INSTRUCTIONS FOR THE TASK => Where a line below holds the string "readme", that line goes into the answer.

Source texts of formatted documents:
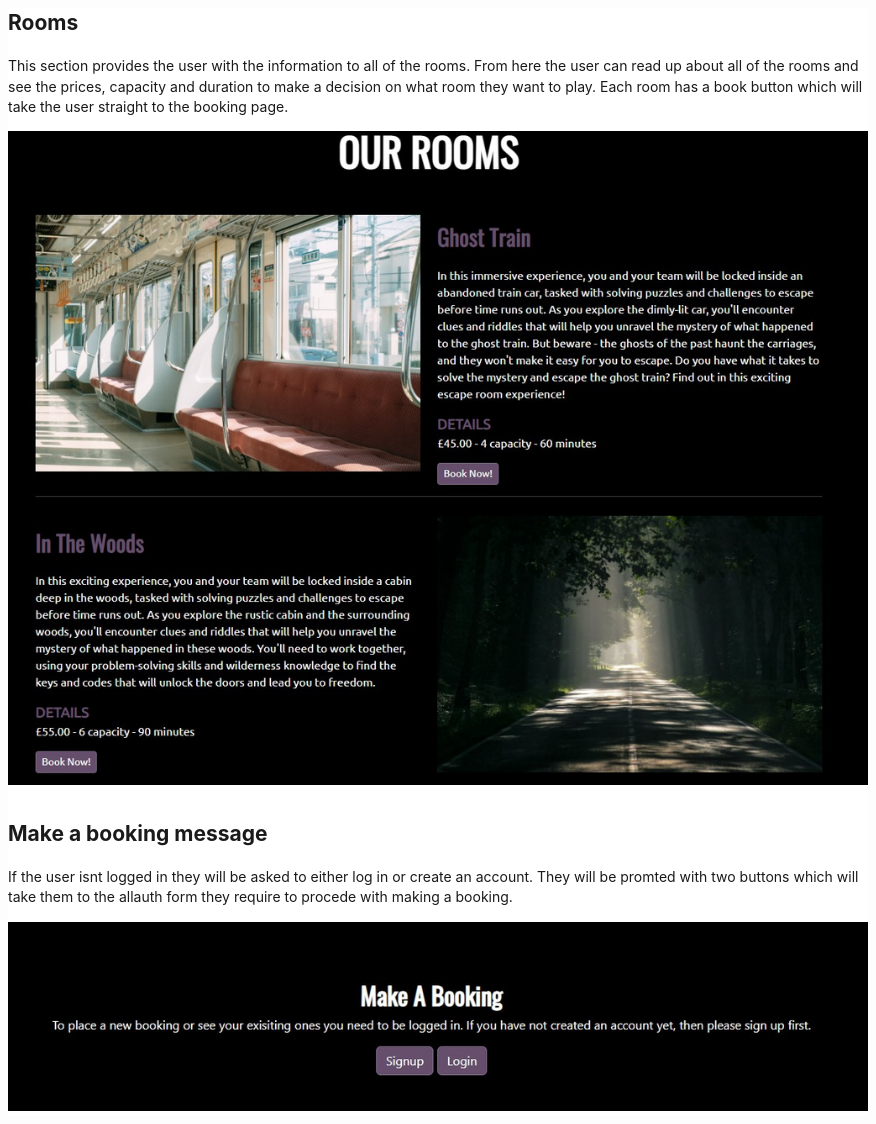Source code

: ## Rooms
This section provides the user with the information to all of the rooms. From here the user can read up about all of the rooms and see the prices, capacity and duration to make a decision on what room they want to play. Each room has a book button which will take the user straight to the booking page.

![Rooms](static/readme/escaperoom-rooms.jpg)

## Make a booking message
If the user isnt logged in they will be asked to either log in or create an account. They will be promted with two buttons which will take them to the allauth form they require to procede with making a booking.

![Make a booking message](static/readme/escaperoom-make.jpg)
---
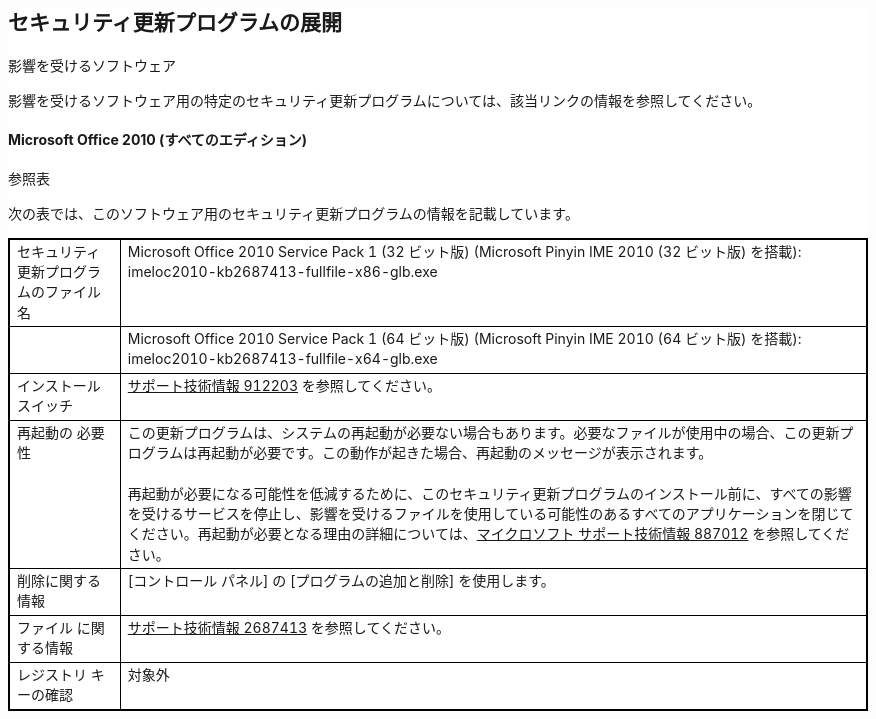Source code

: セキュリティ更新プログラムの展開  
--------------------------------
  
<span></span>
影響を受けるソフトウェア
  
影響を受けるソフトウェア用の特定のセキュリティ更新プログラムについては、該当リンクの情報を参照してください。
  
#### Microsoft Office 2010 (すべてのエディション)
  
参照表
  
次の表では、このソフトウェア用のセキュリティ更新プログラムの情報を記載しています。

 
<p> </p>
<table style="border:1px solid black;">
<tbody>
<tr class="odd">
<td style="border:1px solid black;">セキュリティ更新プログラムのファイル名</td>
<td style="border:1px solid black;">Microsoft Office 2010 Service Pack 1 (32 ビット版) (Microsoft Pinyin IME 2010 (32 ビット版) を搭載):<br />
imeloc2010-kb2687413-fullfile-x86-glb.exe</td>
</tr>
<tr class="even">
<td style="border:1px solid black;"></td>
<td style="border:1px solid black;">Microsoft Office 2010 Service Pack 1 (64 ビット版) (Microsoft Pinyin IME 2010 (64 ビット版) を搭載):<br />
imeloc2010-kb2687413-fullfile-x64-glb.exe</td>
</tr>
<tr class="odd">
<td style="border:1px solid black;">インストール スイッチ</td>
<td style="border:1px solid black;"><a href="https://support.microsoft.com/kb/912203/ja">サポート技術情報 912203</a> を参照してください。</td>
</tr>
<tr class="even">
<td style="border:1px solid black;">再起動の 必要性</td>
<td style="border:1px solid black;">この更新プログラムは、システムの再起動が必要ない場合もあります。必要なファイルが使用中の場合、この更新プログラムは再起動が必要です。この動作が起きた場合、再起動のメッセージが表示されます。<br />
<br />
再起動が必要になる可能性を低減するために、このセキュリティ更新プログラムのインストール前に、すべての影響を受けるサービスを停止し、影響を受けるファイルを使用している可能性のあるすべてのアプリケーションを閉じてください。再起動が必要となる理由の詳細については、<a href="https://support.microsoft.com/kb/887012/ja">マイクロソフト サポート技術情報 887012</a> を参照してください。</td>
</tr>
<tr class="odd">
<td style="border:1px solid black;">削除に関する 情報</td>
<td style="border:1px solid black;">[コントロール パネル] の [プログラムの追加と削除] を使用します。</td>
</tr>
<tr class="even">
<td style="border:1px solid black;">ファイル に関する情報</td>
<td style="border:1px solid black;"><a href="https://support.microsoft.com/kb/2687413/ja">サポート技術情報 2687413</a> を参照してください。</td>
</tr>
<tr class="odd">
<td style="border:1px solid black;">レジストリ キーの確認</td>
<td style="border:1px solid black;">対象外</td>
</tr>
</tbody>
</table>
* * *
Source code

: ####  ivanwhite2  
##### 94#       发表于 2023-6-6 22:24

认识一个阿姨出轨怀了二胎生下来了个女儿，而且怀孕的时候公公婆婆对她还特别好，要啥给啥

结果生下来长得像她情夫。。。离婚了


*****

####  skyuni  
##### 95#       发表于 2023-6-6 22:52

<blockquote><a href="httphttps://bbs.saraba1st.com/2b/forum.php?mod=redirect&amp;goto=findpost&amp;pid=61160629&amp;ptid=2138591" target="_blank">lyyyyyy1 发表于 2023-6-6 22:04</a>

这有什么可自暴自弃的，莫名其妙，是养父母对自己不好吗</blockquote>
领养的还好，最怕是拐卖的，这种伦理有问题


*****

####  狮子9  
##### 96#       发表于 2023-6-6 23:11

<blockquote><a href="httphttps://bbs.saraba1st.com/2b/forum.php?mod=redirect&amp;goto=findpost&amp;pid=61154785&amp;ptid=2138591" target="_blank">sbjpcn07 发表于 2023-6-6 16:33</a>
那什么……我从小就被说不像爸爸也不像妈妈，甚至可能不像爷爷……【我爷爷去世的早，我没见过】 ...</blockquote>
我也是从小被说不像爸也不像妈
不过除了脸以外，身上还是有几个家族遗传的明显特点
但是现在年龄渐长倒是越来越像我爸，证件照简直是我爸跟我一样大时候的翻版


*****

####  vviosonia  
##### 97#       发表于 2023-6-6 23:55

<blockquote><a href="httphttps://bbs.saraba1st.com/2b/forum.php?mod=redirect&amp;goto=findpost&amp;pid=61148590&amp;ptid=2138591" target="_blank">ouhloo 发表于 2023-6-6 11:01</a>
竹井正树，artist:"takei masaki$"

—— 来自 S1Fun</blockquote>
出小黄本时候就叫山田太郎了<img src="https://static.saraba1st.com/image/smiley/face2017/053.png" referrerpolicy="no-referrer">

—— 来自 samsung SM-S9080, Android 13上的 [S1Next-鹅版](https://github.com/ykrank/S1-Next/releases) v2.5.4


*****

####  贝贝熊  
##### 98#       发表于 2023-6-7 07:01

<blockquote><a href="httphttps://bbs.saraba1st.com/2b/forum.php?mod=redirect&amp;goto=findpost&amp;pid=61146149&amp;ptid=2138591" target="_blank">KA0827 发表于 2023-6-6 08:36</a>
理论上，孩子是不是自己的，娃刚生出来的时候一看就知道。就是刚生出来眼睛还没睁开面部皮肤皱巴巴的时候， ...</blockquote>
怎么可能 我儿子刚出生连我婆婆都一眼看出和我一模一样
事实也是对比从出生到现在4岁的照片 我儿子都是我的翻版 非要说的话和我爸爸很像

ANSWER AREA =>
![Rooms](static/readme/escaperoom-rooms.jpg)
![Make a booking message](static/readme/escaperoom-make.jpg)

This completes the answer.